Rhys Edwards / Mathematic Chrysanthemum

From Issue 4.1: Anti-Monuments (Fall 2023)

For
My Matryoshka

The new software would do away with central planning. Instead, each block would come into existence as one note upon a municipal chord. Highways would align like scales, landmarks as staccato interjection. The city itself was a new score set against clavichord stationery.

Its infrastructure could not be rehearsed in advance. This was precisely the point: to do away with planning altogether. There could be only interminable improvisation. It would sprawl into the distance forever and it would be divine.

The engineers offered their work up to the surveyor after the fact, demurely informing him — as it happened — that the only way to even begin to scrutinize the ongoing developments was to take an aerial view. It would not provide any real understanding, but it would, at the very least, offer a fleeting glimpse of the composition as it began to take shape. The harmony could never be seen in its entirety, they assured him. There would be leisurely motifs from time to time, of course, themselves spooling out into concatenated gestures alive with migrants who would grow out from the Earth itself. They would become amorphous cells, it was said, because there was no terrestrial culture for them to seed within. Self-individuating organelles, they said.

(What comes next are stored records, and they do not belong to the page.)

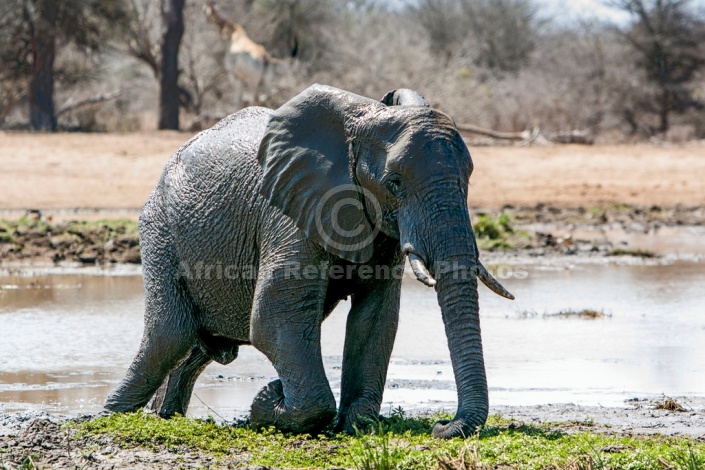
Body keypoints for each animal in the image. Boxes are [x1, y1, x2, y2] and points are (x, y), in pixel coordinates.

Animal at [104, 85, 512, 440]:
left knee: (198, 348)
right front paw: (269, 399)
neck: (360, 123)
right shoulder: (289, 215)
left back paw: (163, 416)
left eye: (468, 179)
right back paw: (109, 417)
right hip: (159, 229)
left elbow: (375, 318)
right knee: (168, 335)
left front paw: (355, 424)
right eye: (394, 183)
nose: (442, 425)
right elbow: (274, 318)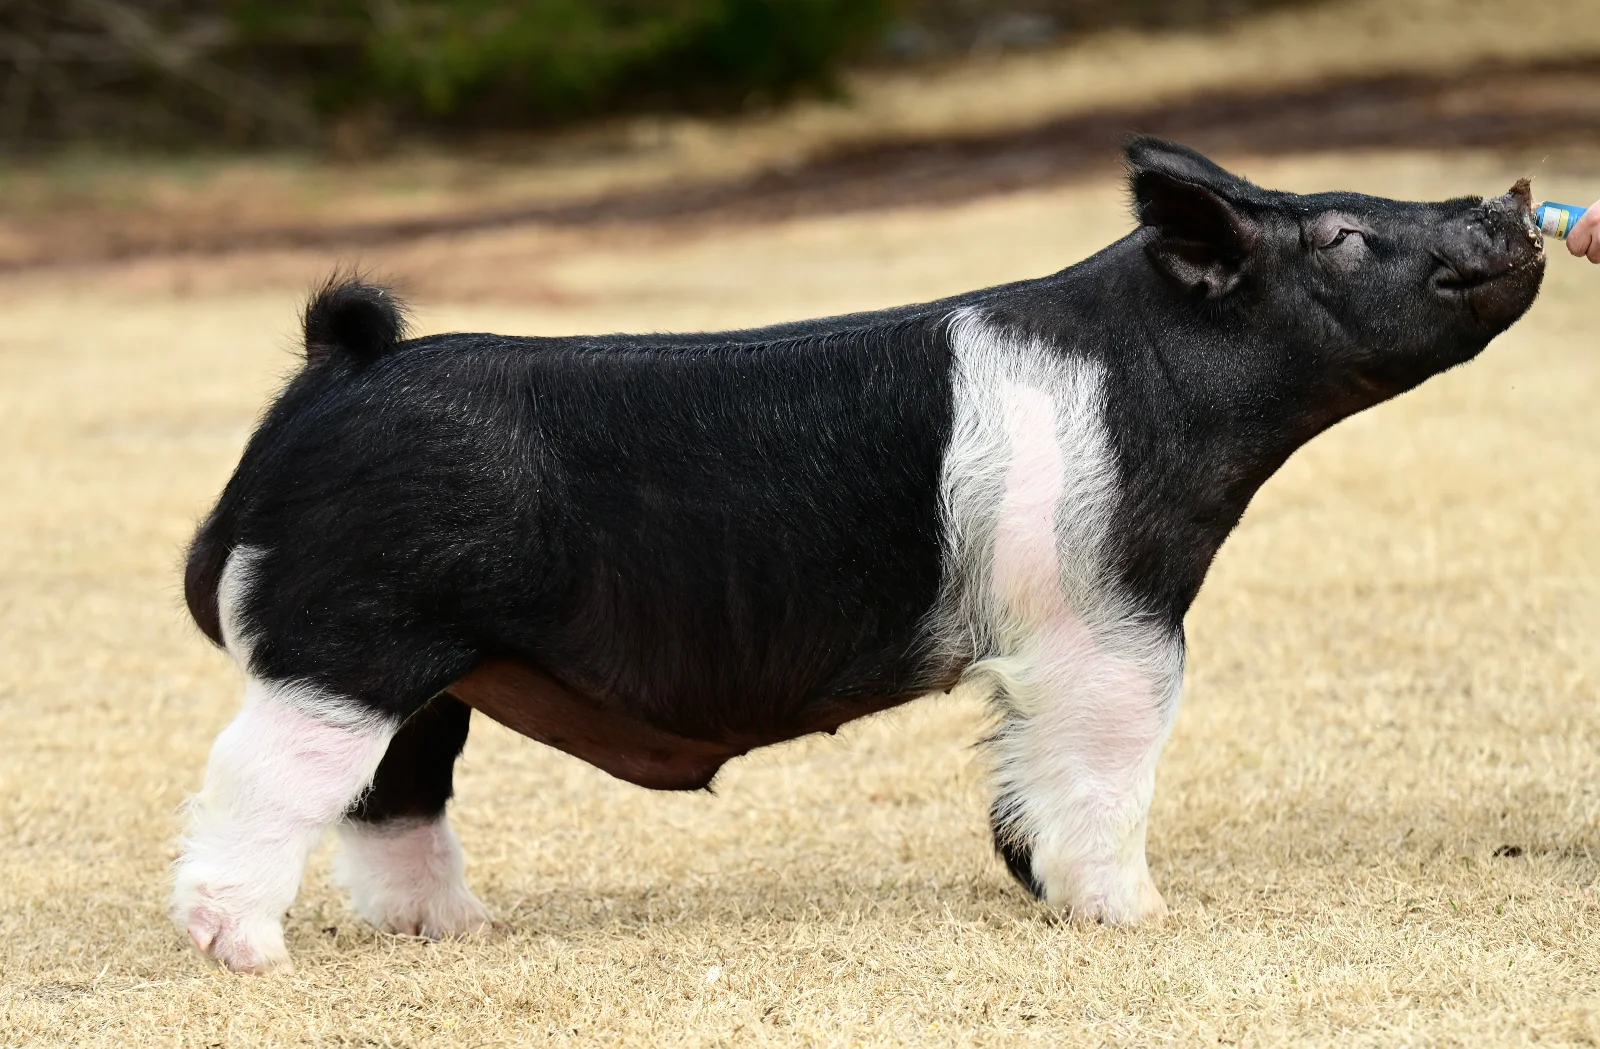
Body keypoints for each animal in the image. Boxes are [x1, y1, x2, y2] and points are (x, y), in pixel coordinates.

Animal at [174, 138, 1544, 972]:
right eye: (1336, 235)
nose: (1517, 196)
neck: (1163, 387)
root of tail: (335, 372)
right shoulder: (1104, 617)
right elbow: (1112, 759)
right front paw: (1135, 915)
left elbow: (1024, 766)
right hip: (349, 640)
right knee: (256, 779)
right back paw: (245, 949)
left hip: (433, 670)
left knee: (392, 798)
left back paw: (459, 931)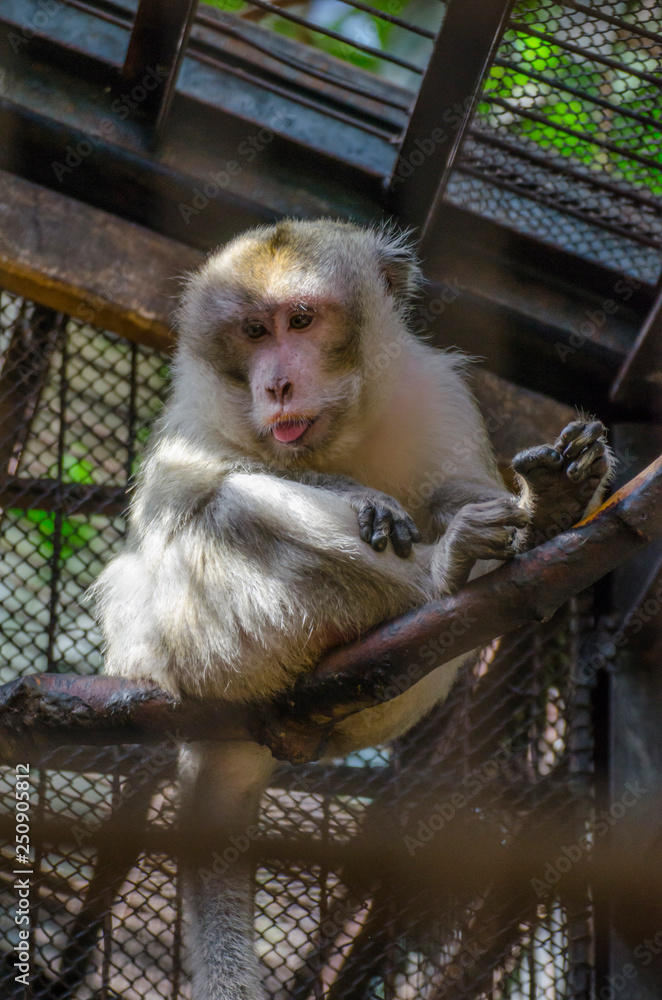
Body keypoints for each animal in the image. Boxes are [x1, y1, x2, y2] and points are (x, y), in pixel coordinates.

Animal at [92, 219, 613, 1000]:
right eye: (253, 331)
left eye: (302, 321)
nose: (275, 382)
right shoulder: (192, 417)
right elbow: (177, 512)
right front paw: (361, 496)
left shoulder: (437, 393)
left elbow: (461, 490)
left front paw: (532, 506)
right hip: (191, 647)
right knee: (233, 514)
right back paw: (437, 577)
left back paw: (538, 523)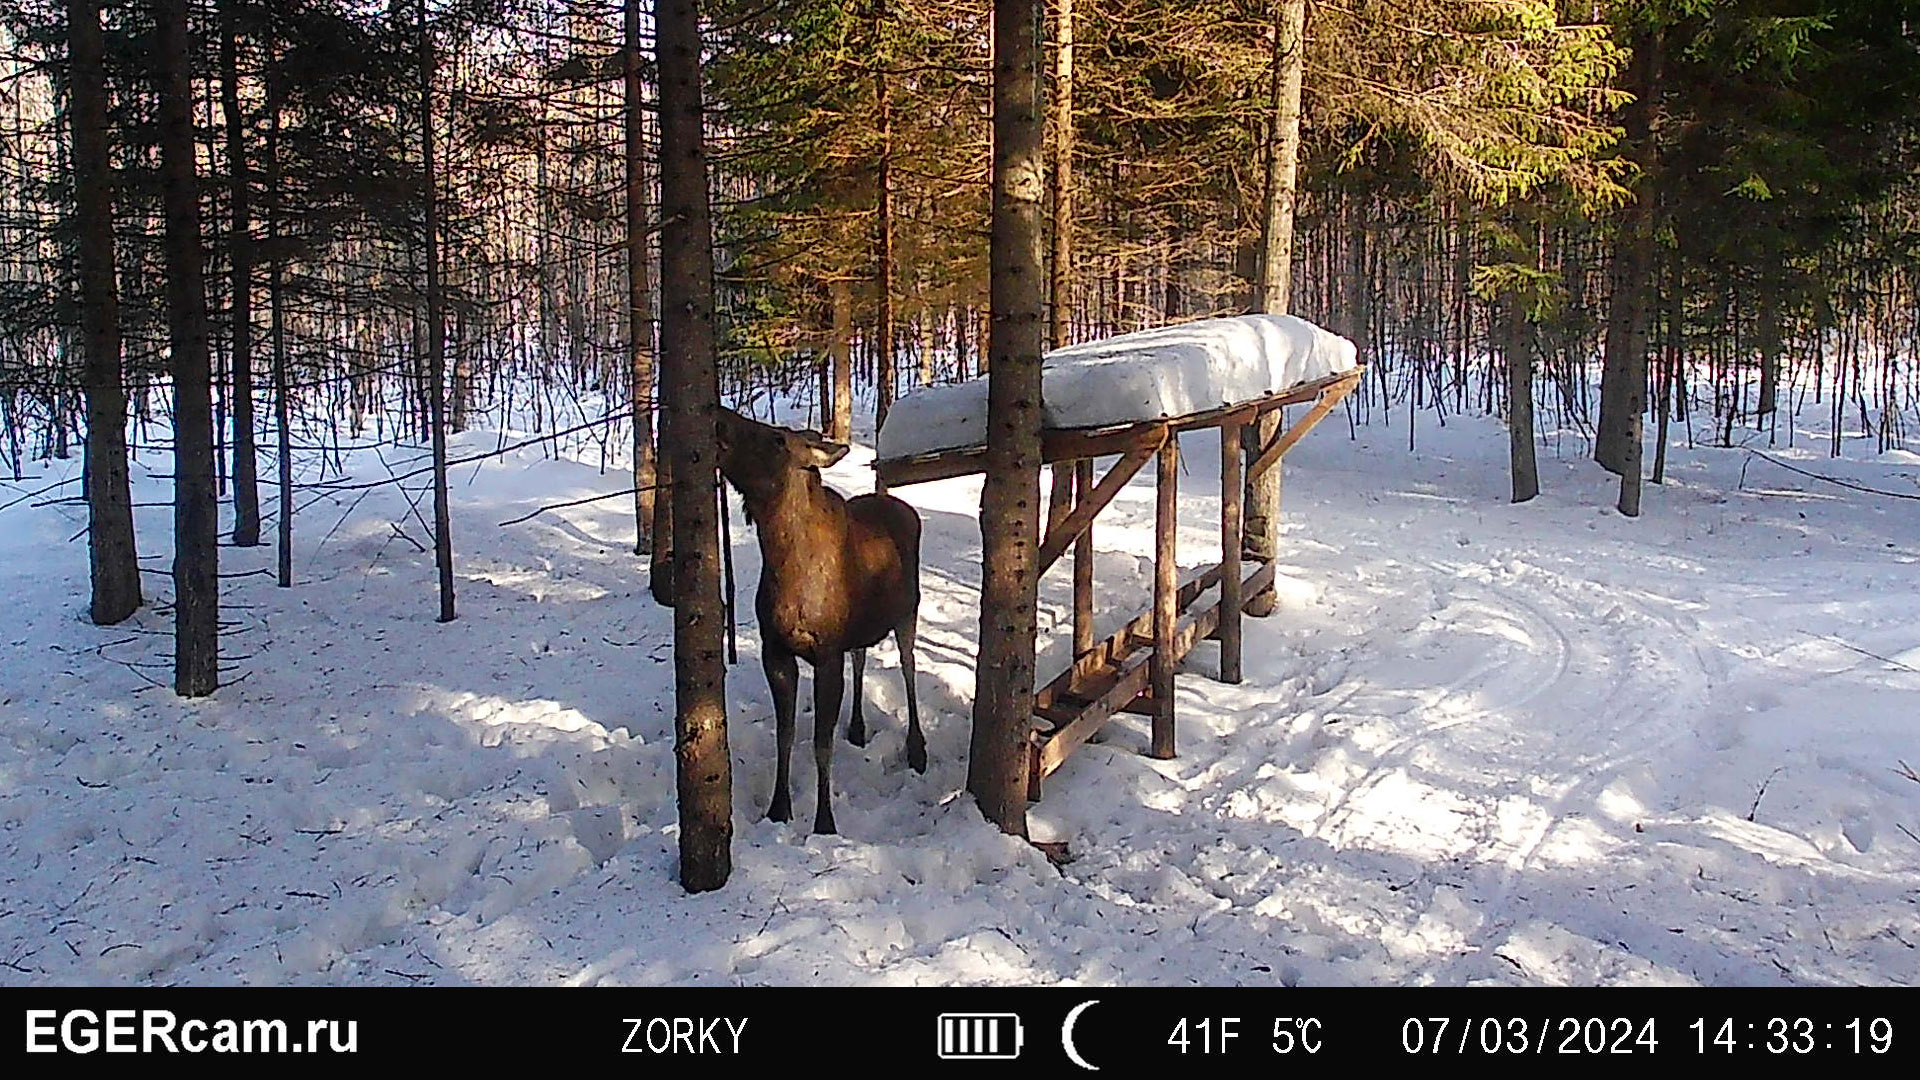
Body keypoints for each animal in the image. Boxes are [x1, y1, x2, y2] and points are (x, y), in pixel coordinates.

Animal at [721, 403, 929, 834]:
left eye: (778, 439)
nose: (718, 419)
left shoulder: (826, 652)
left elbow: (821, 743)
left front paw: (824, 821)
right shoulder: (775, 649)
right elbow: (785, 735)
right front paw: (778, 808)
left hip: (908, 611)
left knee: (908, 666)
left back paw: (916, 749)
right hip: (862, 626)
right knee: (862, 656)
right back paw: (858, 727)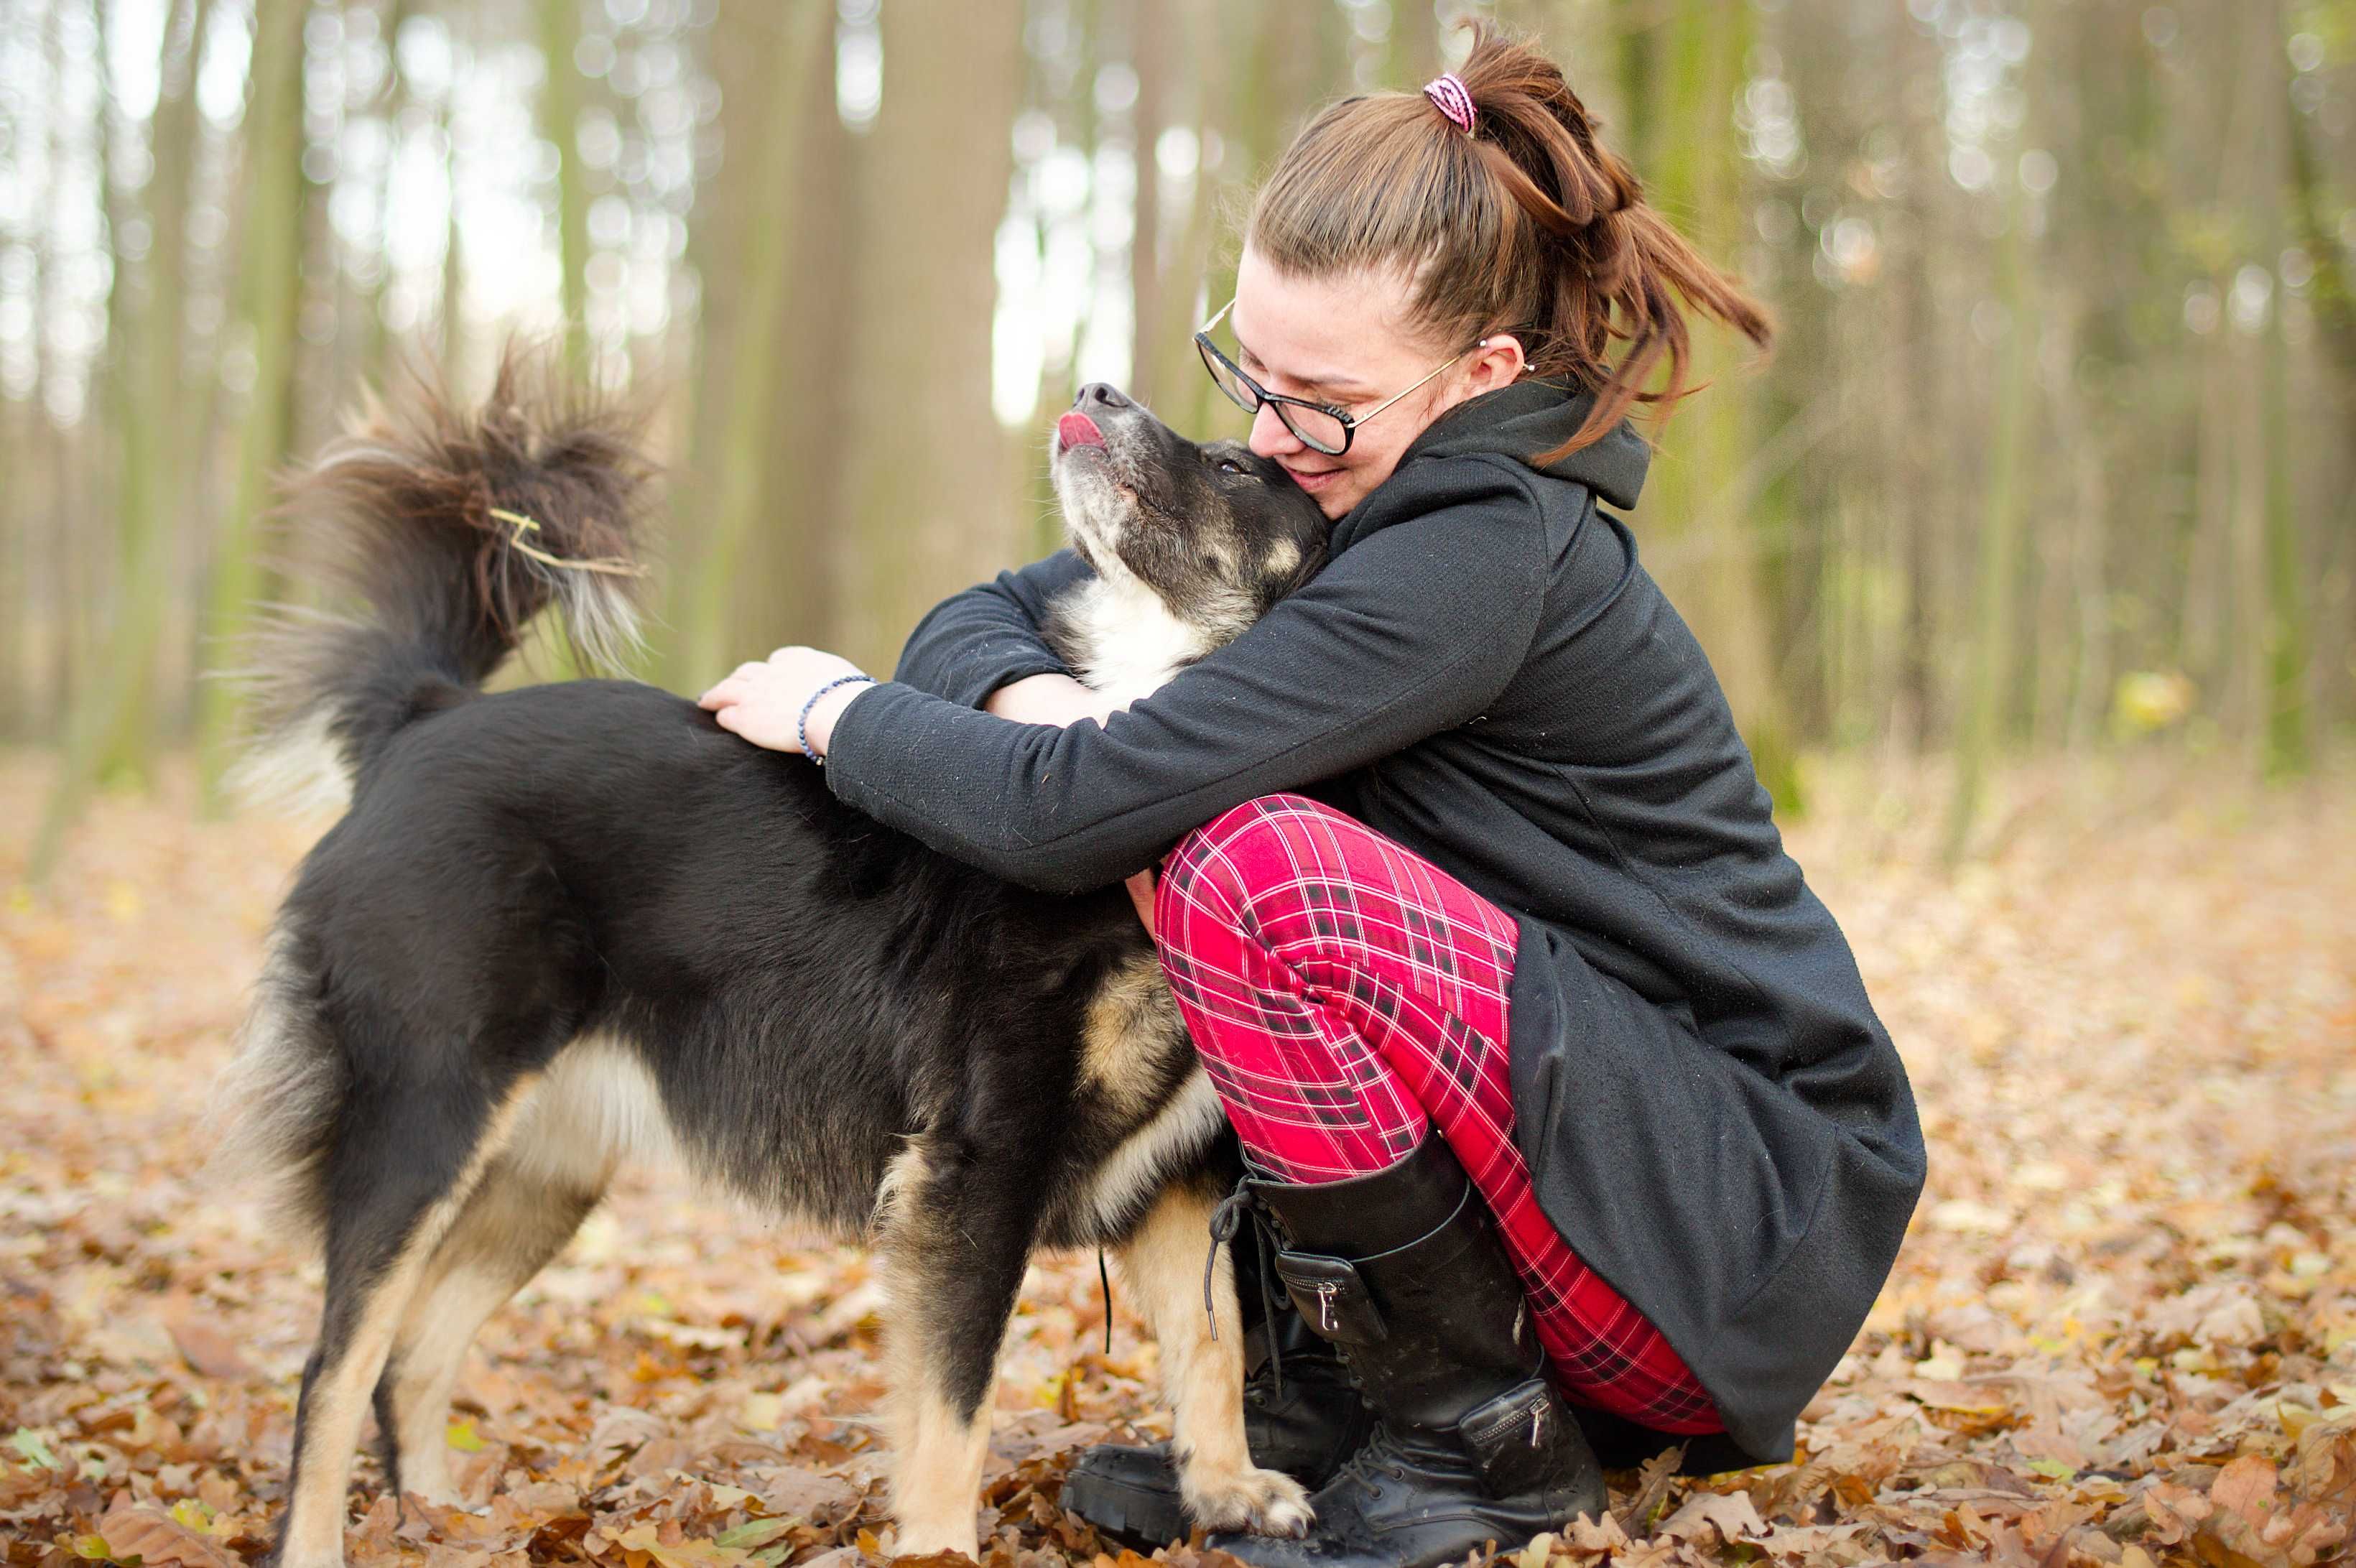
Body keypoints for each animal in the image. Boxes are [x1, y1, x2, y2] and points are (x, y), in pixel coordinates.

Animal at [207, 358, 1328, 1563]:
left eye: (1235, 465)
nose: (1095, 387)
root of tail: (422, 719)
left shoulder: (1181, 1166)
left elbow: (1213, 1340)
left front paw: (1228, 1488)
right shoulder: (978, 1161)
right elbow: (955, 1404)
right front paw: (942, 1544)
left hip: (542, 1164)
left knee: (408, 1356)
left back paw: (443, 1524)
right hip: (426, 1116)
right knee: (334, 1368)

The new forms were a sacred breakage from all that had hitherto been known.

There would be no overtures to a past that was no longer accessible. There would be no progress, at least, none that could be gleaned by the inhabitants, and they would not be inured to it by any future archivists.

The surveyor alit in a plane. He would not consent to such indigencies. His work would yet be redeemed.

It was a fixed wing vehicle, meant more for expeditions into bush than urban reconnaissance. But the surveyor was by now quite experienced with that phenomenon whereby a city becomes miniature, toy-like, when seen from an aerial view; he had relished in this coincidence, a convenient luxury of his own discipline — that everything can be seen. He readied himself for that sense of blithe accomplishment he always felt, when he could glimpse the edges of a principality that so many of those who walked below made their stake upon. From his superior perspective, he could tend to the lines. The exigencies of the coastline paradox were a matter for idle speculation — his duty was simply to observe and demarcate.

As the currents caught the wings, pulling him into a violet-orange sky, however, his own indigencies began to dissipate in the air. Beneath, spanning to the horizon, the undulating form of the new settlement, now centrally randomized. Each block a seeded variable. Streets bisected curved lanes that snaked through business parks, then suburbs, then brut establishments. There was no underlying pattern — the rationale only emerged in the developments themselves, ad-hoc. One would have to walk directly into them to perceive them.

There was then no longer surveyor, or plane. There was only another organelle, its skin translucent, the setting sun refracted through interleaving petals. It could no longer incise the currents. Instead, the gathering zephyrs staked their own claim upon its flourishing chrysanthemum wings. Their own histories, longer than any record could have possibly accounted for, promenaded and billowed aloft. Smaller and smaller the organelle became, until it was little more than the echo of resurgent sakura. It was not so much able to see the sprawling masses below as it became sensorially omniscient — globule craft harrowed under by recidivist air pressure.

Above the implacable outcries of senescent software the gyre-craft twisted and turned, lost to the wind in its diminutive form. Soon, it joined another one of its kind. They greeted each other, they recognized each other — they had always known each other, it was certain, the pale pink filaments extending outward before flailing helplessly amidst the roaring gales. The two had forgotten their origin stories, telling to each other instead their own sky — kept parables. They danced together, ignorant of the world below. But they had not as of yet learnt how to dance properly with the winds, the correct comportment. There were yet lessons to be gleaned from this.

The eddies died down, and soon enough, the two wraiths plummeted to the ground, their collision softened by external membrane. They had landed in the courtyard of a school, beneath a stairwell. There was a moment’s respite, as each form took stock of its surroundings, earth-shocked. But before one could turn to witness and greet the other, the currents returned once more, and one of them was lifted back into the sky, transported far beyond the periphery of what the other could hope to attain. There was a kind of helplessness that lingered in the cavity between them. A threshold had been passed.

One organelle, grounded, watched another, dancing once more with yet further denizens of the aether-realm. It could not but help but continue ever onwards, climbing higher, drawn on by an inexorable logic, while the first lingered amidst its own pale memories of futurity. It hoped yet to be drawn upwards once more, to witness the auto-enveloping substrate of the urban cascade. It wanted to return to immanence.

And yet, none who looked on could deny that the series of events had its own kind of essential gravity, and that the tragedy of the entire affair provided a kind of texture to the work that remained yet to be done in perpetuity. There wouldn’t be pasts now, only relations. They had done away with all of that, and, it was agreed, this was to the benefit of all.